The divisions are deep in society, in the nations of the union and in the parties. The majority of Conservative Members do not want the Prime Minister’s deal, but she is persisting with it, and the majority of Labour Members want a referendum and Jeremy Corbyn is turning a deaf ear to them. We cannot easily get out of these divisions, but we need to accept that decisions of these magnitude need to go beyond a particular binary poll with undeliverable promises.

A higher proportion of registered voters voted yes in the Scottish independence referendum than voted leave in the EU referendum, but one side lost and one side won. But we surely cannot be in a position in which a 37.4% vote of registered voters on the winning side in the EU referendum has all the moral weight of democracy behind it, but the 37.8% of registered voters on the losing side in Scotland are cast aside as losers in perpetuity.

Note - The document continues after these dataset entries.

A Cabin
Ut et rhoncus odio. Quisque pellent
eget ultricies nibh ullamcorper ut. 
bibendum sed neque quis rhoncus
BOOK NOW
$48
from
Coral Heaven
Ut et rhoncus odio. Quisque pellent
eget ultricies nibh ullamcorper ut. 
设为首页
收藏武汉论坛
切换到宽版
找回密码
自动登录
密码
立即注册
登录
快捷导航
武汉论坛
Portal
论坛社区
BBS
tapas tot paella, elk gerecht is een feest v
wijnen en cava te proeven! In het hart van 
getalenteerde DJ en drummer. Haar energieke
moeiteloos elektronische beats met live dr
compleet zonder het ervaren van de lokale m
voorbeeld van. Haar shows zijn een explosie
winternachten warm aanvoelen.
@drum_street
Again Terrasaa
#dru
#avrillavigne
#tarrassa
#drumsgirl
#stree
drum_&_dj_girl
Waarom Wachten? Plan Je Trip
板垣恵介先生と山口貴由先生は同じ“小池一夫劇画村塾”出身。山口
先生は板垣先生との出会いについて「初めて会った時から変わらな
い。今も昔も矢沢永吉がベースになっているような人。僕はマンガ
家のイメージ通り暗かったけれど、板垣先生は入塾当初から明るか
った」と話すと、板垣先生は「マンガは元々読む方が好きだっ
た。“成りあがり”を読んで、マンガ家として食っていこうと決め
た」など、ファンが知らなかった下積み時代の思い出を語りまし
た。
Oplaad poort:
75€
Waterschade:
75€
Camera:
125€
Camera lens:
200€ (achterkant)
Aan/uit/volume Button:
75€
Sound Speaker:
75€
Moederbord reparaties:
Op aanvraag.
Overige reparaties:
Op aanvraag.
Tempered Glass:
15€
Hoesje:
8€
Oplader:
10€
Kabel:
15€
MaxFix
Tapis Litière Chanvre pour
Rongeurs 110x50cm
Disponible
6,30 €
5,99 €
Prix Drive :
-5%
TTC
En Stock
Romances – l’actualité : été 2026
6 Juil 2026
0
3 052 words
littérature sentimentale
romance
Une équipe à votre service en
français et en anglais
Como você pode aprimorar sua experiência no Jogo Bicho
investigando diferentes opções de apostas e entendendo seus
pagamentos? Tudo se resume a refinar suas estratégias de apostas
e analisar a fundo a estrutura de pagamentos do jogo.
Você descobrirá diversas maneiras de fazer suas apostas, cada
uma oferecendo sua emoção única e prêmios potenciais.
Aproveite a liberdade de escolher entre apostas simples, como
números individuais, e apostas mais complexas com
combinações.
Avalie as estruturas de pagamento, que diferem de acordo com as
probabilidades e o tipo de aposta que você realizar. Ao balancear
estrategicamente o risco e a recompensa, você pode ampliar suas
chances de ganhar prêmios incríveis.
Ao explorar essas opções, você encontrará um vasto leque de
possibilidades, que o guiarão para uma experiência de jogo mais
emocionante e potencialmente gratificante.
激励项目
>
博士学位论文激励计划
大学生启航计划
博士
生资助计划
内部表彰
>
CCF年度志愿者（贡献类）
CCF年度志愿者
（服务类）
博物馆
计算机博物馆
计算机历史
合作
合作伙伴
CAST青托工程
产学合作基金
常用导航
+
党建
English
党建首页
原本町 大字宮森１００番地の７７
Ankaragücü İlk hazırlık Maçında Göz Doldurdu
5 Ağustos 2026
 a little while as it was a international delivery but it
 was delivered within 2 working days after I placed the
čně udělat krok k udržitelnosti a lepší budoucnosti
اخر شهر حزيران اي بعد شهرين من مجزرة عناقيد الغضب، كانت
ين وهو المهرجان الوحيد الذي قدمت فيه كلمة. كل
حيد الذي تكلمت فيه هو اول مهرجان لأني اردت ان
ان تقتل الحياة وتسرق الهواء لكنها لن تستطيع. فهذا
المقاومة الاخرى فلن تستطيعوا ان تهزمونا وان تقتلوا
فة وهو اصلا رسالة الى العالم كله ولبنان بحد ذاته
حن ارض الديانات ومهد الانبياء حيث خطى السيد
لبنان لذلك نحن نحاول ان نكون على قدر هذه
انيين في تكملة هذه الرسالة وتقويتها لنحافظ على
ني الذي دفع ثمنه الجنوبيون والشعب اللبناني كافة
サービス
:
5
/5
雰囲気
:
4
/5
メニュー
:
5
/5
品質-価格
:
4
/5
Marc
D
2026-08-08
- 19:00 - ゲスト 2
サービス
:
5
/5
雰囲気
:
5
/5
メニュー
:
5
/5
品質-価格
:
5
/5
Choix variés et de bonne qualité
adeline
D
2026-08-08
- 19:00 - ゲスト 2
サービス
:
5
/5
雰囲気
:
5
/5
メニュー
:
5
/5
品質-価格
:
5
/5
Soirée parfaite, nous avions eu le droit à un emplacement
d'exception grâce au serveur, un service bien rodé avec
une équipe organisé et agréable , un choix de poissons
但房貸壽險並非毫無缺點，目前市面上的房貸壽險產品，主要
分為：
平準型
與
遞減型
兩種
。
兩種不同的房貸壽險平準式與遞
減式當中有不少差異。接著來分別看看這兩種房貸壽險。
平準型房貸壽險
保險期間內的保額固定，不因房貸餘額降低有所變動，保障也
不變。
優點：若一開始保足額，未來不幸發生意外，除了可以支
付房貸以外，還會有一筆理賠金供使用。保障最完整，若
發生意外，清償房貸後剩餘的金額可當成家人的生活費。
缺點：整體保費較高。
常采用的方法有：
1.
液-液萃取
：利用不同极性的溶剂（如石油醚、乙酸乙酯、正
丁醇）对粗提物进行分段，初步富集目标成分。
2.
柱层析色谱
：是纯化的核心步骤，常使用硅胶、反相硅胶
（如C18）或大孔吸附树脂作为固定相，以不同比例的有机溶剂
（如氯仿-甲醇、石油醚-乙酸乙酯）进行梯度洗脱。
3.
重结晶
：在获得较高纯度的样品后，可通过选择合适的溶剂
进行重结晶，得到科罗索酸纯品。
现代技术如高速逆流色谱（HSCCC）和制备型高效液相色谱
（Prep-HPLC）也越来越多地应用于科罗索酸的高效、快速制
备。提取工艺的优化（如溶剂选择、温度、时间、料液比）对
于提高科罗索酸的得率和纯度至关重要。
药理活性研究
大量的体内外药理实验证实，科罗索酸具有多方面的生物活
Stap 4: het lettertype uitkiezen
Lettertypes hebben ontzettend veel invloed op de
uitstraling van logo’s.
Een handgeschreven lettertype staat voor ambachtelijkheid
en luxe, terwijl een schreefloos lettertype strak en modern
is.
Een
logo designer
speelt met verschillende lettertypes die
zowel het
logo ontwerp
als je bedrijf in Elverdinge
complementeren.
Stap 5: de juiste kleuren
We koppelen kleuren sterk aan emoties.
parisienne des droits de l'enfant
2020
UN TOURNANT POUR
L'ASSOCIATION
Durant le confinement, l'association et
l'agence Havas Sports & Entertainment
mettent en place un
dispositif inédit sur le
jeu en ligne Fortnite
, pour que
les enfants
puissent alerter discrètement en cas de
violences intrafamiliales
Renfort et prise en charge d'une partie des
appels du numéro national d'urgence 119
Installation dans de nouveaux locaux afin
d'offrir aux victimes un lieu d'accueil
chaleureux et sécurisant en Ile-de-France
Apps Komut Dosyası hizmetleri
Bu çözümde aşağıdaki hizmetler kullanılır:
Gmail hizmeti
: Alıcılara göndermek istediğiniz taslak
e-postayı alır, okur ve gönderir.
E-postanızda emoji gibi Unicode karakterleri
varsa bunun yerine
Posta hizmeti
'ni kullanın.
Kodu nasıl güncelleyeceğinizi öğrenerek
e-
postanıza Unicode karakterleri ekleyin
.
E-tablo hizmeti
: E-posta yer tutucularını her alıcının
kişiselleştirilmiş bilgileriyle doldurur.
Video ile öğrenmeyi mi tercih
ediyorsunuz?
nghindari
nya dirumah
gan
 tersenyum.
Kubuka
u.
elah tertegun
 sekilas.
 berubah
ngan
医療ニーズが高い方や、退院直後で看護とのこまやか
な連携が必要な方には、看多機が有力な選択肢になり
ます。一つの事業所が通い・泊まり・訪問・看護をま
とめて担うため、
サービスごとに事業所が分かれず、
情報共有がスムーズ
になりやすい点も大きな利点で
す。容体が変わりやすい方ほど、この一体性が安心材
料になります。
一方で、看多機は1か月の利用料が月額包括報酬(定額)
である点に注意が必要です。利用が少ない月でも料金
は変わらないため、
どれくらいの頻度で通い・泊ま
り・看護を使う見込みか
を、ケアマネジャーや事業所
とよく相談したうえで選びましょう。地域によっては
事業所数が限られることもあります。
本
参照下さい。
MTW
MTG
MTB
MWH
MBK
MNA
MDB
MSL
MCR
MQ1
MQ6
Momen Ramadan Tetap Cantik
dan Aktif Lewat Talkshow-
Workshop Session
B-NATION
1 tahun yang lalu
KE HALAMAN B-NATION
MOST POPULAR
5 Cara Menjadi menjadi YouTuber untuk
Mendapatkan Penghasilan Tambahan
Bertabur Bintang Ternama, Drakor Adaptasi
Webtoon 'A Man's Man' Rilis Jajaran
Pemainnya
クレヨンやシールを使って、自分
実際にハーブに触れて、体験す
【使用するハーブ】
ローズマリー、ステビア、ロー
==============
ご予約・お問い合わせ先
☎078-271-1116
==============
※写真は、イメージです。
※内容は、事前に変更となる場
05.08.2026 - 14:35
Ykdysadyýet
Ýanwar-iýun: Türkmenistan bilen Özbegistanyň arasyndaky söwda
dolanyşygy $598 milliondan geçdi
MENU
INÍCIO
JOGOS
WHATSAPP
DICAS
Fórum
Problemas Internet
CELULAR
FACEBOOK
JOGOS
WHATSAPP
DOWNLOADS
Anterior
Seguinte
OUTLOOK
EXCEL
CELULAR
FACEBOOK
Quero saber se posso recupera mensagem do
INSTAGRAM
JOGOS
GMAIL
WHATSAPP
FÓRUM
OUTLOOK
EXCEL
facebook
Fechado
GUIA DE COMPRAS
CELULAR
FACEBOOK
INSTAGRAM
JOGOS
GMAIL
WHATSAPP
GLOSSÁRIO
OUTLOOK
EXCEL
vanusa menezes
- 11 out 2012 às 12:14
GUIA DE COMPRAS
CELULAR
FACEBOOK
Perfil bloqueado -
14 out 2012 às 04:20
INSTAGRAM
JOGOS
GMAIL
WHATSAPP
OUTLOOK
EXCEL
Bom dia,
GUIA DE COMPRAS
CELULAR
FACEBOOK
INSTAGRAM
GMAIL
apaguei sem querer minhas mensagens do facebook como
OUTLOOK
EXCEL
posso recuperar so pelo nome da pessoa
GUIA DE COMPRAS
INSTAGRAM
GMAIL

We cannot get out of the minority complex easily, but digging ourselves deeper into it over the last two years has not helped. However, least we can start. I hear the argument that another referendum will compound the divisions, but they were present before and will remain after. At least those who have to live with the consequences of this, young people in particular, need to have a say. Those who voted leave will decide whether this is what they actually voted for and whether it is worth it. This is a better start to addressing the deep social and economic divisions that allowed nationalism to breed than to limp on a journey into even more damage and division that this course takes us into. Perhaps then we can release government to focus on why this nationalism in Scotland and some parts of England has grown in recent years, while it is beneficial for our whole union to do so. We can at least have the rest of the world no longer crying with us or laughing at us.